Enabling consumers to open accounts digitally, even after the Covid-19 pandemic subsides, was cited as a top priority by 59% of the bankers surveyed.
“Even when the pandemic is stabilized and branches fully re-open, you still need to give customers the ability to open accounts solely through digital means without calling or visiting a branch,” the report says.
Providing mobile-banking apps was listed as a priority by 45% of respondents, while implementing customer relationship management applications was cited by 43%. Respondents could list more than one priority.
Paducah, Ky.-based CSI, which has conducted the survey for six consecutive years, received responses from 272 bankers in the United States, a 20% increase from last year’s canvass. Respondents ranged in size from less than $100 million to greater than $1 billion in assets.
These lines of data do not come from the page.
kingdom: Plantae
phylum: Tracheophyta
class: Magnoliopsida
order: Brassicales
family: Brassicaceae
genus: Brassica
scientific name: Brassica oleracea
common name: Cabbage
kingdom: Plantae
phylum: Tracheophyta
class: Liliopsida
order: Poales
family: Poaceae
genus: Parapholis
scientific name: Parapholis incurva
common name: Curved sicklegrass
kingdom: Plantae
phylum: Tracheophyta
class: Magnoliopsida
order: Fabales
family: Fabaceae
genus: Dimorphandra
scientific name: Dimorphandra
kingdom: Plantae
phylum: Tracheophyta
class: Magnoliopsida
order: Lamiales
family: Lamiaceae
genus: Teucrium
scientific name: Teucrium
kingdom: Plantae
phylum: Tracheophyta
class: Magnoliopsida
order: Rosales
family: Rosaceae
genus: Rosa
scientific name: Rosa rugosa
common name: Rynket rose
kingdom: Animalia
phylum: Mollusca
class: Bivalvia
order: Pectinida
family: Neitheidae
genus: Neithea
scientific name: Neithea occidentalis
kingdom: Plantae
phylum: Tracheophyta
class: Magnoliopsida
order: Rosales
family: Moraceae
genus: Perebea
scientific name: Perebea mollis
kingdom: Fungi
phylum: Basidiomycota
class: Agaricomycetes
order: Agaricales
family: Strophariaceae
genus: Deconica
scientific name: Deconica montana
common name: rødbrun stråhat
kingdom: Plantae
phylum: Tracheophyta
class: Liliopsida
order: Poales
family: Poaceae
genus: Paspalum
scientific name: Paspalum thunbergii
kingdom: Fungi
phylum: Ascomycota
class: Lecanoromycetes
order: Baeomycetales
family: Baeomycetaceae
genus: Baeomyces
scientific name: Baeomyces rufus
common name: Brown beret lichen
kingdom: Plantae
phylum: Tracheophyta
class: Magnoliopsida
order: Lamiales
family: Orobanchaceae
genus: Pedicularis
When it comes to payments, person-to-person and real-time payments rank high on bankers to-do list for the year, with 33% of bankers saying they plan to prioritize P2P payments and 23% saying they plan to do likewise for real-time payments.
Among the reasons, according to the report, are that “P2P is crucial to meeting customer expectations and avoiding lost relationships to third-party providers like Venmo,” and that, when it comes to speed of payment, consumers “want near-instant payment capability.”
Other priorities cited include data analytics and reporting (37%), in-branch technologies (32%), implementation of online chat/ video bots (28%), and digital statements (14%).
Improved cybersecurity also remains a priority, with 80% of respondents citing improved defenses against social-engineering attacks—which are designed to persuade consumers to divulge personal and account information—as the top cybersecurity threat in the coming year. Those threats include both customer-targeted phishing attacks (34%) and employee-targeted phishing attacks (32%).
Although bankers recognize the need to create stronger cybersecurity defenses, just 9% of respondents identified ransomware as the top threat, despite reports of increased ransomware attacks during the Covid-19 pandemic. Overall, bankers gave themselves a rating of 3.8 out of five when it comes to successfully implementing digital-services strategies. Indeed, 23% gave themselves a “C” for their efforts, while 27% said their performance to date was exceptional.